Charles William Forman (1821–1894) was an American Presbyterian minister, missionary and the founder of Forman Christian College, a private university in then Lahore, colonial India (now in Pakistan).

==Early life==

Charles William Forman was born on March 3, 1821, in Washington, Kentucky, United States. After entering the family business manufacturing hemp, he was converted at a revival meeting when he was twenty years old. He felt burdened for the salvation of slaves on Kentucky plantations and tried to establish a ministry for them, but without success. He attended Centre College in Kentucky and then Princeton Theological Seminary in New Jersey. He was ordained as a Presbyterian minister on July 7, 1847, and on the same day started his journey to India as a missionary under the Presbyterian Foreign Mission Board.

==Settling in Lahore==

Charles William Forman arrived in India in 1847 and two years later settled in Lahore in north India (now Pakistan). He was the founder of the Rang Mahal School in Lahore, the first Anglo-vernacular school in the northern British India province of Punjab. This school added a college department in 1865, which was later known as Forman Christian College. Forman was very influential in developing the educational system of the Punjab area. He served on nearly every committee on education appointed by the Punjab government during his lifetime.

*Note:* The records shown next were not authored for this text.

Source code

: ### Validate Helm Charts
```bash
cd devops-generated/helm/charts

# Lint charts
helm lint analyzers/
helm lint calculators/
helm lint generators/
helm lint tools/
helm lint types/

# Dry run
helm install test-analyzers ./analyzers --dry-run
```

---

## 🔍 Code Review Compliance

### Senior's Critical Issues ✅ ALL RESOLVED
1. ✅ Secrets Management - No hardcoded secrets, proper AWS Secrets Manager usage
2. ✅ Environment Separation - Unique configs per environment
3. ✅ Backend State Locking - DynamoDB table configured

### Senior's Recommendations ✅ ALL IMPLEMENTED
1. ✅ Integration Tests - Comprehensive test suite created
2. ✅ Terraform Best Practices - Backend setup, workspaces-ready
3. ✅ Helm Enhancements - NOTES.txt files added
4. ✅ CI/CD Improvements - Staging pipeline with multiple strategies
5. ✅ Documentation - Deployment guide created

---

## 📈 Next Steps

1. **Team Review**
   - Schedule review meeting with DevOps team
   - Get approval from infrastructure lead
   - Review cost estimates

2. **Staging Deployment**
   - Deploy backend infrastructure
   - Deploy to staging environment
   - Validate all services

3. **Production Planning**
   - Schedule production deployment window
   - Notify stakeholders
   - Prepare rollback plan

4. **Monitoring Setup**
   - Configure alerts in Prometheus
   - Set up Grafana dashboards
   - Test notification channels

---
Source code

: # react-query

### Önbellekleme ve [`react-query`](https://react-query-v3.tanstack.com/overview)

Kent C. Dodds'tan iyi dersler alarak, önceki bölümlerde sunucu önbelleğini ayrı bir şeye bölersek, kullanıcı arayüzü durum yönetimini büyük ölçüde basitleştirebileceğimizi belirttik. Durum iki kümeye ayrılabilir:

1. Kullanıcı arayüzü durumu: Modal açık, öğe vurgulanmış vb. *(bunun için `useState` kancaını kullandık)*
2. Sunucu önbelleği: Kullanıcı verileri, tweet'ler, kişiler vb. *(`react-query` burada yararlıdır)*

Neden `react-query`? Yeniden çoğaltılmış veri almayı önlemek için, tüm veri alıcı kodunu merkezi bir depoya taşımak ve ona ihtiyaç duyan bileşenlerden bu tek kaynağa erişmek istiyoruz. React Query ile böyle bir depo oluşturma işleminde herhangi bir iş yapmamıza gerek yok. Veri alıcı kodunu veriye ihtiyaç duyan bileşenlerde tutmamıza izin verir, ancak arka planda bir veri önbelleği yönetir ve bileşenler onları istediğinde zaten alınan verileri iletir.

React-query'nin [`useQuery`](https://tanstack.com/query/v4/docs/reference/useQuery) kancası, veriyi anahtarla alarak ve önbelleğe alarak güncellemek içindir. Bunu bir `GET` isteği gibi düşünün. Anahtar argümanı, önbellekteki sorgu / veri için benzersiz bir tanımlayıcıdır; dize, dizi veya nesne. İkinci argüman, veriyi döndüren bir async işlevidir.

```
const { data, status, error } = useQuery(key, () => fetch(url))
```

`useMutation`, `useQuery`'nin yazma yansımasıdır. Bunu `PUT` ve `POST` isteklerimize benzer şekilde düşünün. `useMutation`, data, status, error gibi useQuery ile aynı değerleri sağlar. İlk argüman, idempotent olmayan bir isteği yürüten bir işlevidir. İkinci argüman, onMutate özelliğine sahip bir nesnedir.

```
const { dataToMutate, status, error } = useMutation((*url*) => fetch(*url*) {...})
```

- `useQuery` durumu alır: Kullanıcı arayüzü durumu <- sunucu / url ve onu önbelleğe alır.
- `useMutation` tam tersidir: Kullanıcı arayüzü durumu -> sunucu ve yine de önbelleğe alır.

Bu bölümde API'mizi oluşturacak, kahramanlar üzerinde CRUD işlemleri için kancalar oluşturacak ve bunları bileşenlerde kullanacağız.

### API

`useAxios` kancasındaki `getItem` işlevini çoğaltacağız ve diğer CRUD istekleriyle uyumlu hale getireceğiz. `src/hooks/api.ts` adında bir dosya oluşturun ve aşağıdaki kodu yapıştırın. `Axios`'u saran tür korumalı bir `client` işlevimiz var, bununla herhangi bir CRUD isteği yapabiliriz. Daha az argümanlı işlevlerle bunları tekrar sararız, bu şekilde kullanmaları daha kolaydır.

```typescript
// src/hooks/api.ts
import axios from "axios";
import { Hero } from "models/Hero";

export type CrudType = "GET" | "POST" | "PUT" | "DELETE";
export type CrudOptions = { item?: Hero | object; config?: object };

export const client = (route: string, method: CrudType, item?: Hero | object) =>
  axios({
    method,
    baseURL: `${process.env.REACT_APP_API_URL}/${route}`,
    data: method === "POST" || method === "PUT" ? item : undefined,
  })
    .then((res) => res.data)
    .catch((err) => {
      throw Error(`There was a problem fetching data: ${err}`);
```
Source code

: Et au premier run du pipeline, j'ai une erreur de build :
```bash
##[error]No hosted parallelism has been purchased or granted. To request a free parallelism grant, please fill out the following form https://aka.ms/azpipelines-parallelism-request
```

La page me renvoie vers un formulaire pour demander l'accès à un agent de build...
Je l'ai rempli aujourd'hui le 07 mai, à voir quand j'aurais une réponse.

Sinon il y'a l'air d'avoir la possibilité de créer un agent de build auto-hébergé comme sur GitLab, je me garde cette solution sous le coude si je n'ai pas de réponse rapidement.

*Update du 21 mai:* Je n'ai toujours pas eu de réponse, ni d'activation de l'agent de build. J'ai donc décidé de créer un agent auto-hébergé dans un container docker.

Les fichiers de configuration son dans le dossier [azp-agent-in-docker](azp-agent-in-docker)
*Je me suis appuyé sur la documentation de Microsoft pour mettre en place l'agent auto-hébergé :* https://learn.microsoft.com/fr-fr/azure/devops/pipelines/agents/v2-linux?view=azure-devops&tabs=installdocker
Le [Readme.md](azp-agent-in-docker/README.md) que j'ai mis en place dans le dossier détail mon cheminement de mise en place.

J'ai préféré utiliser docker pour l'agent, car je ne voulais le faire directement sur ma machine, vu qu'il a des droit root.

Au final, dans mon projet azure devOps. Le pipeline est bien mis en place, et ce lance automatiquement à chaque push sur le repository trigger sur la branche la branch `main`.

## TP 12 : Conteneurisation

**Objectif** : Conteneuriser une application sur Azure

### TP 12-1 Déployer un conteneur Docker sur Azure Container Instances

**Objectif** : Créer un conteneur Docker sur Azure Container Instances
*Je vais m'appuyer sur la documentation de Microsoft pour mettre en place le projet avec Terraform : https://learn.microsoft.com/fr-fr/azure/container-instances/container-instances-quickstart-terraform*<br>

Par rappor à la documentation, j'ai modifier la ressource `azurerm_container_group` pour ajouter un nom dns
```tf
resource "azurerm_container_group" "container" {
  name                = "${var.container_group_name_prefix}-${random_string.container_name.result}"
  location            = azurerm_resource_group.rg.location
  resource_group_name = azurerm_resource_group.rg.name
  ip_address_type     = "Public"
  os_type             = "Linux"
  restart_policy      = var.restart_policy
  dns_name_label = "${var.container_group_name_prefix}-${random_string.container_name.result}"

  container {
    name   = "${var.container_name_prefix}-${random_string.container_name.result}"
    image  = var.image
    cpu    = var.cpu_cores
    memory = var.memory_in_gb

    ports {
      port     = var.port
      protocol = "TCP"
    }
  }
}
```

==Preaching Christianity==

According to the Biographical Dictionary of Christian Missions, Forman was theologically conservative, but "favored adaptation of Christianity to Indian custom on matters such as polygamy and he wrote appreciatively of the Sikhs and their founder. He was a friend of all, walking the streets to and from school and talking with the people daily for forty years."
Charles William Forman's first wife was Margaret Newton, with whom he had seven children, including Henry Forman. Following the death of Margaret, Charles married Georgina Lockhart, with whom he had three children, two surviving. Charles' children Henry, John, Charles, Mary, and Emily all became Presbyterian missionaries to India.

==Death==
Charles died on August 27, 1894, in Lahore.